J’écris ces lignes le 28 mars 2020. Nous vivons actuellement la deuxième semaine de la quarantaine. Enfin, je crois. C’est fou comme on perd le sens du temps. J’ai de la difficulté à nommer la journée. Le Québec est confiné à la maison. Incroyable comme situation. On se croirait dans un film d’horreur. Tout est fermé ou presque. Je ne pensais pas de mon vivant vivre une situation comme ça. Tout est tellement surréaliste. Les rues désertes, les restaurants vides, les hôpitaux pleins, les policiers sur le qui-vive.
Toujours plus haut
J’ai regardé LCN, on était à plus de 2000 personnes atteintes du virus au Québec. Je me répète, mais c’est un vrai film d’horreur. Tous les jours, il y’a une nouvelle conférence de presse, des nouveaux chiffres et des nouveaux morts. Selon le devoir du 26 mars 2020, plus de 500 000 personnes sont atteintes à travers le monde. On est à un point ou les médias servent à répandre la peur plutôt que l’information. Je me demande quelles seront les prochaines mesures et à quel point le confinement va devenir encore plus strict.
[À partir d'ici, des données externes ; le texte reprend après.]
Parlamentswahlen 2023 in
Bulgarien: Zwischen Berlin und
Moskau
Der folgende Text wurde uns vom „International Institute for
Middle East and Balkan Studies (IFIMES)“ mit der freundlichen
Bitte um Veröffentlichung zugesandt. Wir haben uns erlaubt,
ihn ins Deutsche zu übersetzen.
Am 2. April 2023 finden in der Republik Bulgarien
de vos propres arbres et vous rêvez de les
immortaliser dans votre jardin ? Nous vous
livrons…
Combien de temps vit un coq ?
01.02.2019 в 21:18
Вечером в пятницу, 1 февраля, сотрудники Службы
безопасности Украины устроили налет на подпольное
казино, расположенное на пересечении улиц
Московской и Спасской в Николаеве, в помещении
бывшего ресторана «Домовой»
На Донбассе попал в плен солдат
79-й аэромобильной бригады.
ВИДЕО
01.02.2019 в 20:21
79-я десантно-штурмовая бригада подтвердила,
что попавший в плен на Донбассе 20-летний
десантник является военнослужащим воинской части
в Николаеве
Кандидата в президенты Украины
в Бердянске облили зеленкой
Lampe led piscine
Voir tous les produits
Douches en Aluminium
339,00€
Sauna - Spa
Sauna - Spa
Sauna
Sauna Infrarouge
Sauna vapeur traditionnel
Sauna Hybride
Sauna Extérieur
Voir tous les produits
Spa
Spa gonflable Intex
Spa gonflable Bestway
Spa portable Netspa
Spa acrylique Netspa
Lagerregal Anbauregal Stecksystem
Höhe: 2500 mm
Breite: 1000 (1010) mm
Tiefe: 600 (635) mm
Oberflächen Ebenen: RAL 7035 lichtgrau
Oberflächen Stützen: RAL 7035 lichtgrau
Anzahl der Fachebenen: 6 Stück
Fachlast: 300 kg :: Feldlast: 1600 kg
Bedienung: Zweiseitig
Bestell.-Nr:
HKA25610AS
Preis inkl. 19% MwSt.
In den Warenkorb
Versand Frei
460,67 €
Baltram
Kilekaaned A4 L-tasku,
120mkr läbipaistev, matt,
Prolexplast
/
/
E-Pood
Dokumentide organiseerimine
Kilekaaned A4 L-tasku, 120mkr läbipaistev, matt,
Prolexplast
La bonne chose dans tout ça est que je travaille encore. Contrairement à tant de personnes, je n’ai pas besoin du chômage. C’est l’un des avantages de travailler dans les télécommunications. Je suis essentiel. J’ai même eu une augmentation. Probablement que ma patronne se sent mal de nous faire travailler dans la situation actuelle. En plus, mon emploi n’a jamais été aussi facile. Presque plus personne ne sort.
Faut pas perdre la tête
Sinon à part pour travailler je ne sors pas. J’en profite pour faire des trucs dans mon appartement. J’ai fait du ménage, de la cuisine du rangement. Bref, les trucs que normalement je n’ai pas envie de faire. Tranquillement, je regagne la forme en m’entrainant tous les jours. Je plains mes amis qui sortaient ou qui avaient une vie sociale chargée. C’est sûr que pour eux la situation est difficile.

crédit : medicalexpress
Pour ma part, ma vie n’a pas changé. Je suis quelqu’un de très casanier. J’adore être chez moi et lire des livres, jouer à des jeux vidéos, regarder des séries ou des films, etc. Je fais juste continuer à faire ce que je faisais avant. Aucune vraie différence avec avant. Sauf que je vais moins au restaurant. Finalement, les mesures d’isolement ont du bon. J’épargne de l’argent et j’ai plus besoin de me trouver des excuses pour ne pas sortir.